María José Tenedor es una nutricionista de Lanzarote, una de las islas del archipiélago de Las Canarias, a tres horas en avión desde Madrid. «Me vine tan lejos para encontrarme a mí misma», escribía ella, y a continuación relata el destino que su nombre terminó por señalarle. «En el colegio cruzaba los dedos mientras pasaban lista para que no me nombraran, me sentía avergonzada». Tenedor era su segundo apellido y ella lo convirtió en el primero cuando se matriculó en la escuela de nutrición. «Lo que te hace sufrir también puede ser una oportunidad», dice la fundadora del método de vida FASS, así en mayúsculas según los ingredientes de su receta: Fácil, Alegre, Sabroso y Saludable. «Cada quien escoge qué se come de la vida». Con tenedor, en efecto, se puede ser más escrupuloso que con cuchara.
Mi abuela, que cocía sus frases sin aderezo, decía que en la casa del rico se come tan rico que faltan cubiertos, y en la del pobre tan pobre que sobran. Vivíamos en uno de los barrios más violentos de Medellín, en 1991, la ciudad más violenta del mundo, con diecinueve asesinatos en promedio cada día. A veces, terminábamos debajo de la mesa esperando a que se silenciara alguna balacera. Un refrán de cocineros dice que cada quien pone los cubiertos sobre el plato según cómo le pareció la comida. Yo, que intento no olvidar las lecciones de mi niñez, uso un tenedor de madera para rascarme la espalda. Lo llevo a donde voy y es el mismo desde hace años. Lo fabricaron en su tiempo libre los presos de una cárcel colombiana de máxima seguridad. Tiempo libre.

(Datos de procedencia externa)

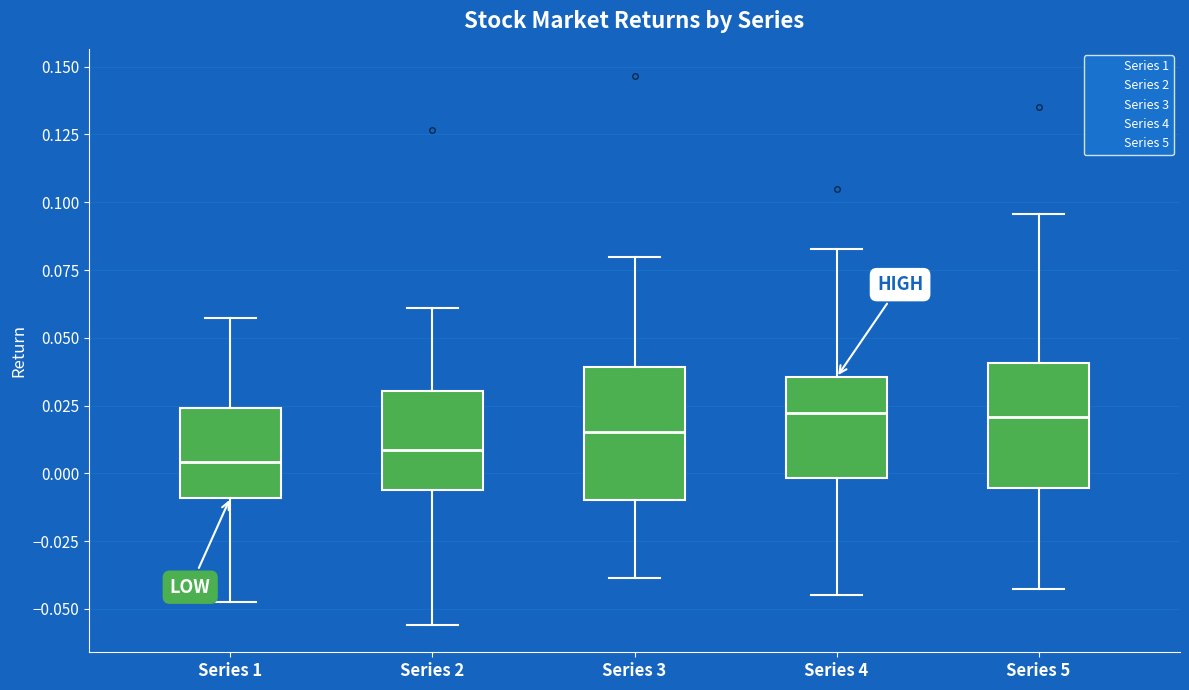

Reading left to right, read every box against the y-axis: the position of its median line, the range the box covers, and the ends of its whiskers. The values are not printed on the chart, so give them approximately, as read against the axis.

Series 1: median 0.005, box -0.010 to 0.025, whiskers -0.045 to 0.055
Series 2: median 0.010, box -0.005 to 0.030, whiskers -0.055 to 0.060
Series 3: median 0.015, box -0.010 to 0.040, whiskers -0.040 to 0.080
Series 4: median 0.020, box 0.000 to 0.035, whiskers -0.045 to 0.085
Series 5: median 0.020, box -0.005 to 0.040, whiskers -0.045 to 0.095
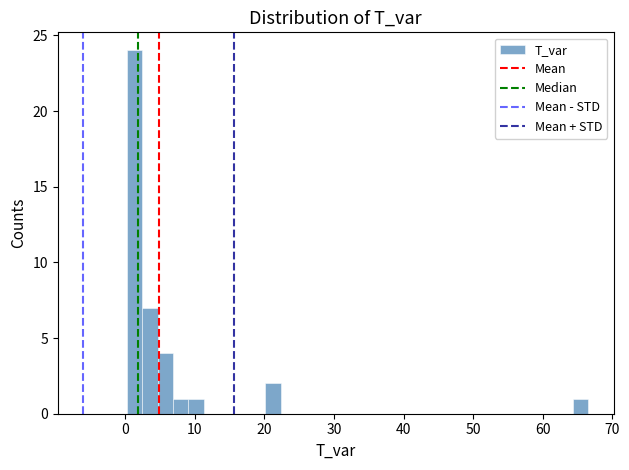

Around what value on the x-axis is the tallest bar? Give the approximate position of its centre, as read against the axis.

1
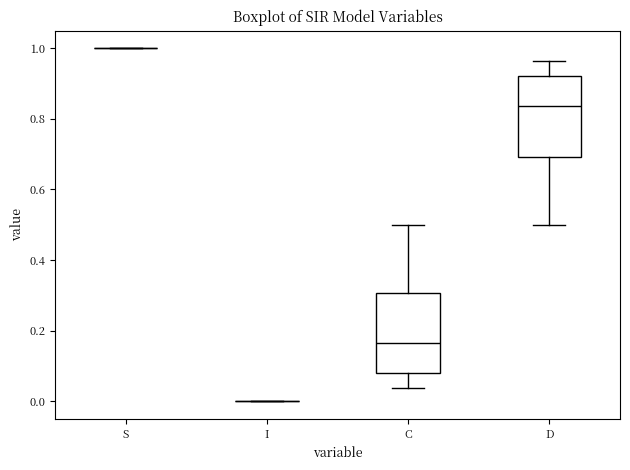

Reading left to right, read every box against the y-axis: the position of its median line, the range the box covers, and the ends of its whiskers. The values are not printed on the chart, so give them approximately, as read against the axis.

S: box collapsed to a line at 1.00, whiskers 1.00 to 1.00
I: box collapsed to a line at 0.00, whiskers 0.00 to 0.00
C: median 0.16, box 0.08 to 0.30, whiskers 0.04 to 0.50
D: median 0.84, box 0.70 to 0.92, whiskers 0.50 to 0.96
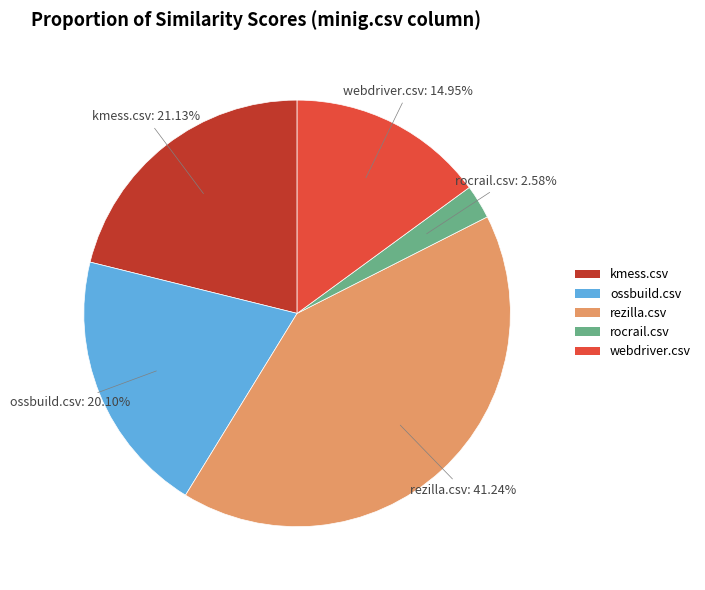

Which slice is the largest?

rezilla.csv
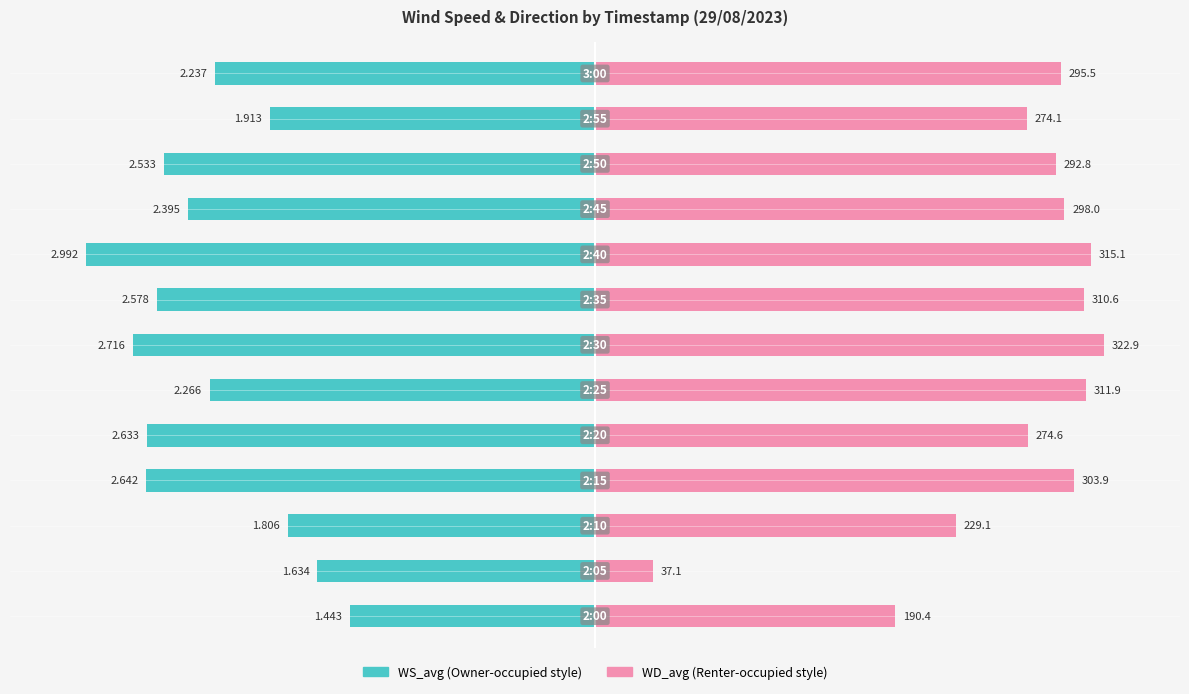

Is it true that WS_avg equals -52.5 at 6?

False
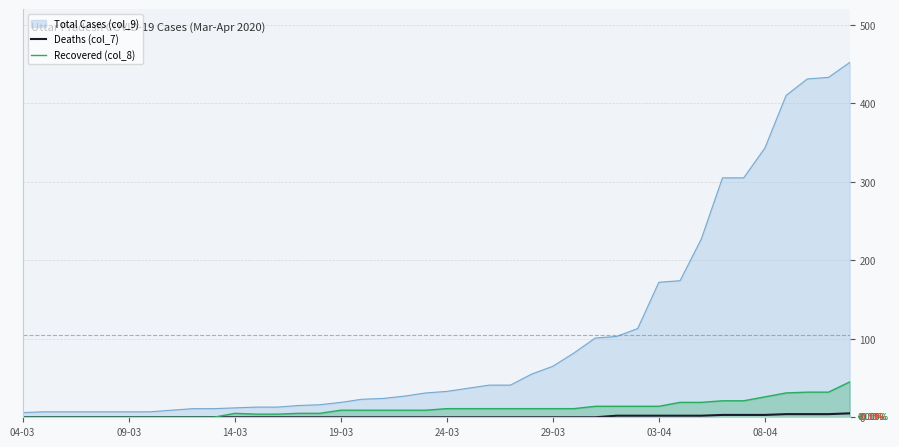

How many categories are shown in the chart?

40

Así llaman ellos a esas horas de trabajo con las que pueden reducir sus condenas. ¿Que alivie mi picazón con el artefacto que cortó y barnizó un asesino supone algo?
Lee Gardner nunca supo explicar cómo se tragó el tenedor de plástico. Dijo que había sido un accidente del que terminó por olvidarse y que solo fue al hospital de urgencia diez años después, cuando comenzó a sangrar sin ninguna explicación. La rareza de su caso permite cualquier conjetura. Yo imagino esta, una feliz: que aquello ocurrió en una cita amorosa, al final de un truco de magia cuya gratificación compensó hasta tal punto la temeridad del gesto, que el ilusionista, ilusionado, terminó por creer que los dolores en el estómago eran mariposas.
Nota: Una primera versión de este texto fue publicada en la edición impresa de la revista Etiqueta Negra, en septiembre de 2015.